> **ASSIGNMENT**
Beginning with the line containing "Identify the document" and ending with the last line of the records, set down every line exactly.

Content starts

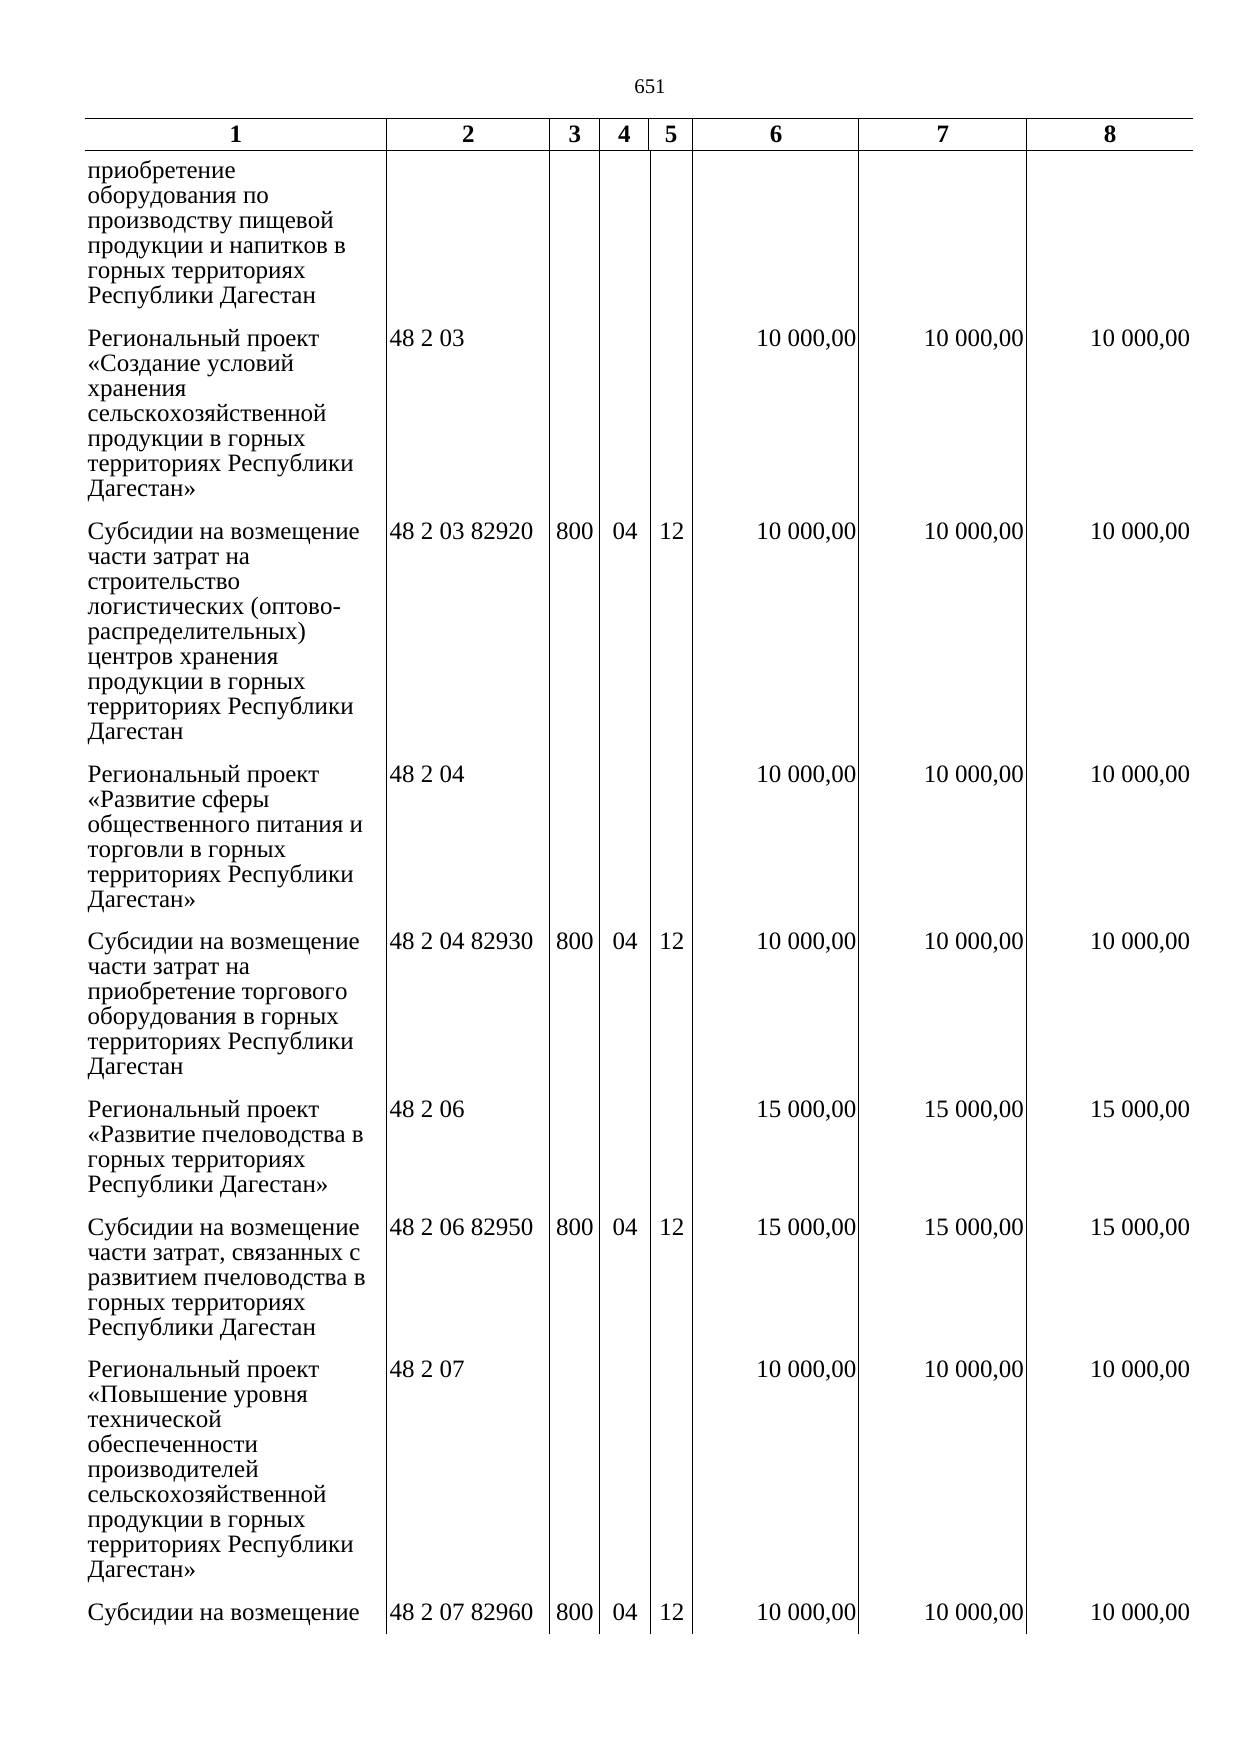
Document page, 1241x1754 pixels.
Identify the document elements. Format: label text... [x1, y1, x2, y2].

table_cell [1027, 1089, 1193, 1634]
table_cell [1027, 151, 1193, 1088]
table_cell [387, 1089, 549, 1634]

Content ends

> **WRITTEN REPLY**
Identify the document elements. Format: label text... [x1, y1, x2, y2].

table_cell [1027, 1089, 1193, 1634]
table_cell [1027, 151, 1193, 1088]
table_cell [387, 1089, 549, 1634]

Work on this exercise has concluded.